De las ecuaciones económicas creo en pocas, sobre todo en la actualidad, pero hay una que me parece indiscutible, así la sencilla y simple con que se ilustran las primeras páginas del tratado de Paul Samuelson para exponer que debemos elegir entre cañones y mantequilla. Samuelson enunció -en su «falacia de la composición»- algunos principios que resultan muy sugestivos en el momento presente y que desnudan la incorrección de la actual mecánica teórica que nos ha llevado al desastre que vivimos. Dice Samuelson, entre otras cosas, que «un solo obrero parado, si tiene habilidad para buscar empleo y está dispuesto a trabajar por menos salario, puede resolver su problema personal del paro, pero el conjunto de todos ellos no podrá resolver la cuestión del mismo modo». Añade el maestro: «El alza de los precios fijados por un determinado sector de la economía -nota propia: pongamos el de las energías- puede beneficiar a los miembros del mismo, pero si suben también, en la misma proporción, los precios de todo lo que ellos han de comprar y vender, ninguno resultará beneficiado».

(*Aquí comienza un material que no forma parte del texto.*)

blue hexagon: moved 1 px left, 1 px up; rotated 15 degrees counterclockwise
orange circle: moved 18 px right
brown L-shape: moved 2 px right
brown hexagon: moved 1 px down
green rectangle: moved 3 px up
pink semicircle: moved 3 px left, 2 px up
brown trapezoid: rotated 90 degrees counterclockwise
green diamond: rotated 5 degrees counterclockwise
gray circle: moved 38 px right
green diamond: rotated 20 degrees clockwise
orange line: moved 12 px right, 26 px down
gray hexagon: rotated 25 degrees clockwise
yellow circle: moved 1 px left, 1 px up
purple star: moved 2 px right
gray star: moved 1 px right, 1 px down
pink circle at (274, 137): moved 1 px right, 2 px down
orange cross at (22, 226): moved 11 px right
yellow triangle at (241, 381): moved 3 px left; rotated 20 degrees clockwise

Al llegar aquí me pregunto si el aumento de la fabricación de cañones no tendrá algo que ver con la conquista de las fuentes energéticas y la sujeción de precio de las materias primas. Añadamos ahora simplemente otro principio contenido en la «falacia de composición»: «Los intentos individuales -añado, dado el momento: y los intentos colectivos por parte de los estados- por ahorrar más en épocas de depresión pueden hacer que disminuya el total de los ahorros colectivos». Recordemos también a Keynes.

He citado a Paul Samuelson, al que admiraba Joseph Schumpeter, para protegerme de los dicterios que supongo me dedicarán con desprecio algunos expertos a la violeta por echar mano a la par de la figura de Girolano Savonarola para protestar revolucionariamente de los males que sufrimos, pero estos apareamientos revelan una secreta confluencia de todos los caminos que van a Roma. La humanidad suele abundar en estas confluencias que los poderosos tratan de presentar, cuando topan con ellas, de la locura que, según los tales, representa mezclar figuras de tan diverso origen y diferente vida.

Pero de lo que se trata, en definitivas cuentas, es de hablar de la postura que ha de adoptarse frente al poder cuando ese poder se vuelve perverso. En tal sentido, me he permitido pasar del siglo XV al XX y al XXI para imaginar la fuerza que debiera ejercer la calle con vistas a su justa liberación frente a situaciones igualmente perversas. Laus deo.